Let’s look into 2 cases in India

1. Madhu vs. Northern Railway

  • The verdict in Griggs was notably applied in the Delhi High Court’s 2018 judgment in Madhu vs. Northern Railway.
  • There, the Railways had denied free medical treatment to the wife and daughter of an employee which they would otherwise have been entitled to under the rules.
  • The Railways contended that the employee had “disowned” his family and had had their names struck off his medical card.
  • The court held that to make essential benefits such as medical services subject to a declaration by an employee might be “facially neutral”, but it produced a disparate impact, particularly on women and children.
  • But while this case concerned discrimination by the state, entry barriers to goods such as housing, schools and employment tend to function in the realm of private contracts.

Is Article 15 applicable in private contracts?

  •  The Constitution is markedly vocal on this too.
  • Article 15(2) stipulates that citizens shall not on grounds only of religion, race, caste, sex, or place of birth be denied access to shops, public restaurants, hotels and places of public entertainment.
  • Yet, on occasion, this right, which applies horizontally, inter se individuals, comes into conflict with the rights of persons to associate with others, often to the exclusion of certain groups.

2. Zoroastrian Cooperative Housing Society vs District Registrar Co-operative Societies (Urban) and Others

  • This is why every time a case of discrimination is brought, the party that discriminates claims that he possesses a liberty to do so, that he must be free to act according to his own sense of conscience.
  • The Supreme Court in 2005 endorsed one such restrictive bond, when it ruled in favour of a bye-law of a Parsi housing society that prohibited the sale of the property to non-Parsis.
  • This right to forbid such a sale, the Court ruled, was intrinsic in the Parsis’ fundamental right to associate with each other.
  • But in holding thus, the judgment, as Gautam Bhatia points out in his book, The Transformative Constitution, not only conflated the freedom to contract with the constitutional freedom to associate but also overlooked altogether Article 15(2).

Let’s look into the scope of Article 15(2)

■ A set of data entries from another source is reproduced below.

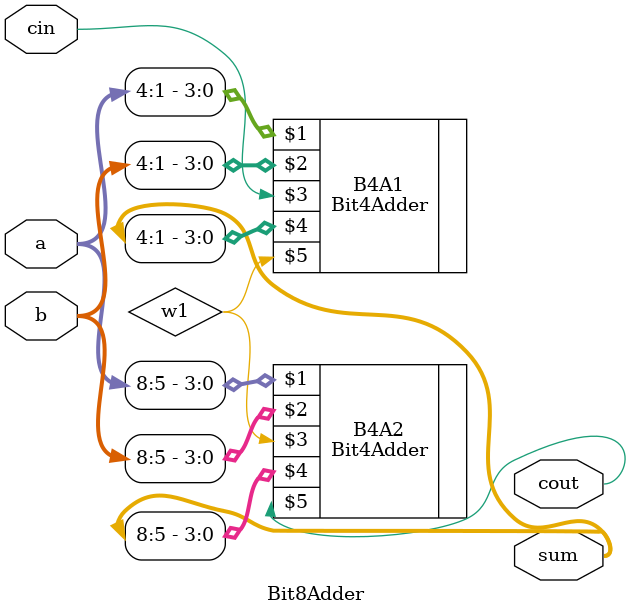
<source format=v>
`include "4BitAdder.v"

module Bit8Adder (a, b, cin, sum, cout);
input[8:1] a, b;
input cin;
output[8:1] sum;
output cout;

	wire w1;

	Bit4Adder B4A1 (a[4:1], b[4:1], cin, sum[4:1], w1);
	Bit4Adder B4A2 (a[8:5], b[8:5], w1, sum[8:5], cout);

endmodule

</source>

  • At first blush, Article 15(2) might appear to be somewhat limited in scope.
  • But the word “shops” used in it is meant to be read widely.
  • A study of the Constituent Assembly’s debates on the clause’s framing shows us that the founders explicitly intended to place restrictions on any economic activity that sought to exclude specific groups.
  • For example, when a person refuses to lease her property to another based on the customer’s faith, such a refusal would run directly counter to the guarantee of equality.

India: A country with no legislative backing to the fundamental right to equality

  • India is unique among democracies in that a constitutional right to equality is not supported by comprehensive legislation.
  • In South Africa, for example, a constitutional guarantee is augmented by an all-encompassing law which prohibits unfair discrimination not only by the government but also by private organisations and individuals.

Consider the question “Discrimination partakes different forms. And due to lack of any legislation backing the Right to Equality, this right is just as capable of being threatened by acts of private individuals as they are by the state.” In light of this, discuss the need for an act backing the Right to Equality and right against discrimination.”

Conclusion

Any reasonable conception of justice would demand that we look beyond the intentions of our actions, and at the engrained structures of society.  To that end, the idea of enacting a law that will help ameliorate our ways of life, that will help reverse our deep-rooted culture of discrimination, is worth thinking about.